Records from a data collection
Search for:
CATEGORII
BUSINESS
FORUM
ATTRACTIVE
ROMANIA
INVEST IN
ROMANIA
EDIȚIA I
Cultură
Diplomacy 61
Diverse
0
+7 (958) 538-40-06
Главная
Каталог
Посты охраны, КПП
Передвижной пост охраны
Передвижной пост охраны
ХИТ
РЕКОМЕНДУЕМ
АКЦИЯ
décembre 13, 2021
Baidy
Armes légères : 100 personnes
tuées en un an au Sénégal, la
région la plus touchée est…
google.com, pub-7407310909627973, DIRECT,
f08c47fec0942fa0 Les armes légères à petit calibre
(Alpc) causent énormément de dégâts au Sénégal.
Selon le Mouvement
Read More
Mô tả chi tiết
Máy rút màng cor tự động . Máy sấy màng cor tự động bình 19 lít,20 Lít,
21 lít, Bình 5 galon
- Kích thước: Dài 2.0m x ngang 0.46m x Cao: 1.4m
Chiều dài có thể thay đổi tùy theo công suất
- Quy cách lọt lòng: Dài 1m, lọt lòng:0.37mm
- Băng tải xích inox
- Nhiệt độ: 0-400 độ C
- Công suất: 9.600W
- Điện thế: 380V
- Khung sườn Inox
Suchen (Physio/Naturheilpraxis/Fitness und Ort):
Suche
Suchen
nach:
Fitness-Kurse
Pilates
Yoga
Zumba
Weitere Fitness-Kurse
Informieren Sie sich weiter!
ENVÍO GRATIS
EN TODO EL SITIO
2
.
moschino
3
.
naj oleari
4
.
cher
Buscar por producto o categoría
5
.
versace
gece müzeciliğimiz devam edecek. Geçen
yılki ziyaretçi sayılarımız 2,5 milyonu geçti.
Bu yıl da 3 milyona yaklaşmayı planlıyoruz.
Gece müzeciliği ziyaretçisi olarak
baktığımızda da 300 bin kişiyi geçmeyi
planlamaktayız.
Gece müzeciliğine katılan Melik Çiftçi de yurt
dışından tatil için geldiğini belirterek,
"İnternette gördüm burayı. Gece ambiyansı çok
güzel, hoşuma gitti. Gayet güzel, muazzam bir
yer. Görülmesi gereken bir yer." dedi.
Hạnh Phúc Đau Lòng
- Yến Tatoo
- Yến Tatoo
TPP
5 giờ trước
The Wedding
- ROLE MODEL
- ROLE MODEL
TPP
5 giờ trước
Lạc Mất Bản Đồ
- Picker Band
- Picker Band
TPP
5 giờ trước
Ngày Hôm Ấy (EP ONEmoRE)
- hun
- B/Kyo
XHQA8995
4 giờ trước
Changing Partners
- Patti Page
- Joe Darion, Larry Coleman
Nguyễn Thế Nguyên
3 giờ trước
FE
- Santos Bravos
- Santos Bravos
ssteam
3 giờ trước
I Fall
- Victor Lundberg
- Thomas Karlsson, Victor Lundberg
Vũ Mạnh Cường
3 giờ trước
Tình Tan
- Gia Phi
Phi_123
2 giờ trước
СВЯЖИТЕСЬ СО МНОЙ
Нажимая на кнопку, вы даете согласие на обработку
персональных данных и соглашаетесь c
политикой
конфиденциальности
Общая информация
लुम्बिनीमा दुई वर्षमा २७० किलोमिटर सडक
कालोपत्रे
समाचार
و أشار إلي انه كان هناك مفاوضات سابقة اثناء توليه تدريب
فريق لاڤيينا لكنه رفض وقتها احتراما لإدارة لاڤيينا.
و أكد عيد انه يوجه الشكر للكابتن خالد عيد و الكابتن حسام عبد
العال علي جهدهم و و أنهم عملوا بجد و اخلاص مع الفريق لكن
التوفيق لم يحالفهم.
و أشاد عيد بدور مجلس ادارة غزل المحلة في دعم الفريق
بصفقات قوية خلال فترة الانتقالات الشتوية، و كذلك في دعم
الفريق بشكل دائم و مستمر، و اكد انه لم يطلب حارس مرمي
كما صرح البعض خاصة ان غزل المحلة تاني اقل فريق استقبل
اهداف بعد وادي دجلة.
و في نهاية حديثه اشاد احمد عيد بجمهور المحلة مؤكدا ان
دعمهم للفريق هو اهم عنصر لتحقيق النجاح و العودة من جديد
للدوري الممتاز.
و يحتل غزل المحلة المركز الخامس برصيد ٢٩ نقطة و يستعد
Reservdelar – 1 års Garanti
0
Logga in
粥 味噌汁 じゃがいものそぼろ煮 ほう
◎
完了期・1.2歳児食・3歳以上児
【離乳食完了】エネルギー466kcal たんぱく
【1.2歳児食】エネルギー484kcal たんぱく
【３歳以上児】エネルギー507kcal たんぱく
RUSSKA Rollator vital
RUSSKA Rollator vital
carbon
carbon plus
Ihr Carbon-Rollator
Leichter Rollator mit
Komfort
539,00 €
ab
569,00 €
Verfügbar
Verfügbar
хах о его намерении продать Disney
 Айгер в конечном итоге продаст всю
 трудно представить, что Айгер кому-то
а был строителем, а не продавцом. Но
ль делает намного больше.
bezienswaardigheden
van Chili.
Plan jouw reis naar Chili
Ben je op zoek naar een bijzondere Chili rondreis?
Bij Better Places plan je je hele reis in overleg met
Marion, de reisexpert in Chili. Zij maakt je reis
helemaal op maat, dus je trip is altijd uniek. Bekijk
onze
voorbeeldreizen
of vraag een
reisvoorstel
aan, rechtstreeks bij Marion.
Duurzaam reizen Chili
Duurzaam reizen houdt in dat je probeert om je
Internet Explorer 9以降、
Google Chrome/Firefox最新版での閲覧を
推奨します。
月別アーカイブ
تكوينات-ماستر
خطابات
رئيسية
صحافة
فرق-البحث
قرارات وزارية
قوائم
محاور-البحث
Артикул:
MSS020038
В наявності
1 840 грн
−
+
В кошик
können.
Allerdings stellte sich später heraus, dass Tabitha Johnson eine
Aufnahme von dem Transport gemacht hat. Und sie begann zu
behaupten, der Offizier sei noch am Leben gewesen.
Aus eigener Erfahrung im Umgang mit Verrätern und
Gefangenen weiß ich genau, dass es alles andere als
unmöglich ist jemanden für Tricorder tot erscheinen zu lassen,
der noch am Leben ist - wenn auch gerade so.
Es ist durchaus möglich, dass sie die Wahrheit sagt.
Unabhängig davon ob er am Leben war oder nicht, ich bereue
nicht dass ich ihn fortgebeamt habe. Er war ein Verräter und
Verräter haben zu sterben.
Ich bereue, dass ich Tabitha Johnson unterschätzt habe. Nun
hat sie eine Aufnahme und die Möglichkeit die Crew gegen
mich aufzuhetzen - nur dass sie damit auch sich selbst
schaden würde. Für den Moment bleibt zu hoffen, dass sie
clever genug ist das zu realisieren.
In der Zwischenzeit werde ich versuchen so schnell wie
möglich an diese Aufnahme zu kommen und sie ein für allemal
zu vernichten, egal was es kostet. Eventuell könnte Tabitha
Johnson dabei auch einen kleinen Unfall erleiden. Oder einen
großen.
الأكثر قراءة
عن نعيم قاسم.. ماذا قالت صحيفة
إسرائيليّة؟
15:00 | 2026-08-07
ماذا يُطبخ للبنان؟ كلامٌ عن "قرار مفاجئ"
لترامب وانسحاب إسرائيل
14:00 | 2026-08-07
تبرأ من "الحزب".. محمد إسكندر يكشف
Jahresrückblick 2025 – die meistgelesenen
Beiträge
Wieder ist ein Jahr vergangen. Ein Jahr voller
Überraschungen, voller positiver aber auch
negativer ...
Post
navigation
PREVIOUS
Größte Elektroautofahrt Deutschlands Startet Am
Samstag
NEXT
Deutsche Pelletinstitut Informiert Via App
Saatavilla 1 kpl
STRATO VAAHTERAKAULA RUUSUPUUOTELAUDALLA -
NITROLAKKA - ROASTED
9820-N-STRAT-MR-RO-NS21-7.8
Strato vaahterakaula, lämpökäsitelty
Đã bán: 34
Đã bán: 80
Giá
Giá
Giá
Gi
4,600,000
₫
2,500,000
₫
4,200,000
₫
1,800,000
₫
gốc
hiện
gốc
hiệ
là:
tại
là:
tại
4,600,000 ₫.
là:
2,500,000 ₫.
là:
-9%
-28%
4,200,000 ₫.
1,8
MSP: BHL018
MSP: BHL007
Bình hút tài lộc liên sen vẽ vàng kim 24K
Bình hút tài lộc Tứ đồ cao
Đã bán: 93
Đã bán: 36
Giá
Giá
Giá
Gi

EXERCISE OBJECTIVE:
If a line holds the string "bereue", it counts; please state how many such lines there are in the data, with nothing more.

WRITTEN SOLUTION:
2